» What you are asked to do
Write out, word for word, only the lines from the one with "output outs_ready" to the end of the data below.

» Given data
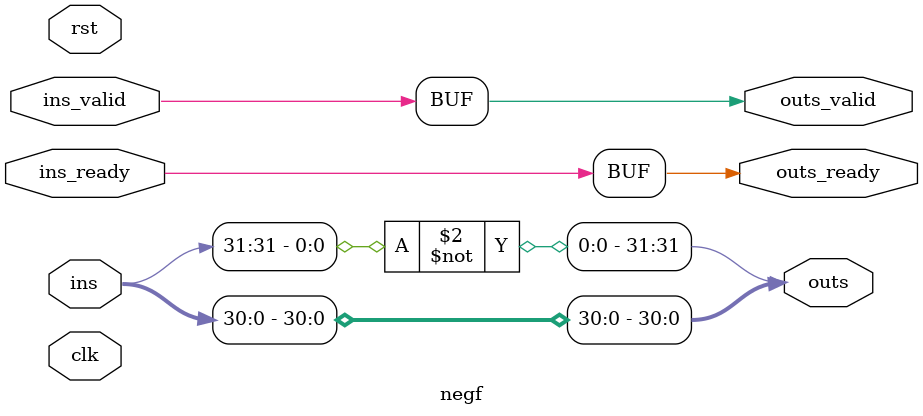
<source format=v>
`timescale 1ns/1ps
module negf #(
  parameter DATA_TYPE = 32
)(
  // inputs
  input  clk,
  input  rst,
  input  [DATA_TYPE - 1 : 0] ins,
  input  ins_valid,
  input  ins_ready,
  // outputs
  output [DATA_TYPE - 1 : 0] outs,
  output outs_valid,
  output outs_ready
);

  assign outs[DATA_TYPE-1] = ins[DATA_TYPE-1] ^ 1'b1;
  assign outs[DATA_TYPE-2:0] = ins[DATA_TYPE-2:0];
  assign outs_valid = ins_valid;
  assign ins_ready = outs_ready;

endmodule
</source>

» Solution
  output outs_ready
);

  assign outs[DATA_TYPE-1] = ins[DATA_TYPE-1] ^ 1'b1;
  assign outs[DATA_TYPE-2:0] = ins[DATA_TYPE-2:0];
  assign outs_valid = ins_valid;
  assign ins_ready = outs_ready;

endmodule
</source>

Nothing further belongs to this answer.